• [WORK TO DO] Transcribe the records line for line, beginning at the line that contains "scientific name: Eriogonum niveum" and stopping after the last line of the records.
- - -
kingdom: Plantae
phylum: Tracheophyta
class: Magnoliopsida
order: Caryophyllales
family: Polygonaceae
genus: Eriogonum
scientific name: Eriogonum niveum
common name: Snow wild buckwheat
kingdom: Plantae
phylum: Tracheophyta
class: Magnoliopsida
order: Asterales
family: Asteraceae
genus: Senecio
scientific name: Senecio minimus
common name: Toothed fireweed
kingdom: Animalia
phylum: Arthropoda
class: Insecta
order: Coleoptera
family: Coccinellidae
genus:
- - -
• [REPLY]
scientific name: Eriogonum niveum
common name: Snow wild buckwheat
kingdom: Plantae
phylum: Tracheophyta
class: Magnoliopsida
order: Asterales
family: Asteraceae
genus: Senecio
scientific name: Senecio minimus
common name: Toothed fireweed
kingdom: Animalia
phylum: Arthropoda
class: Insecta
order: Coleoptera
family: Coccinellidae
genus:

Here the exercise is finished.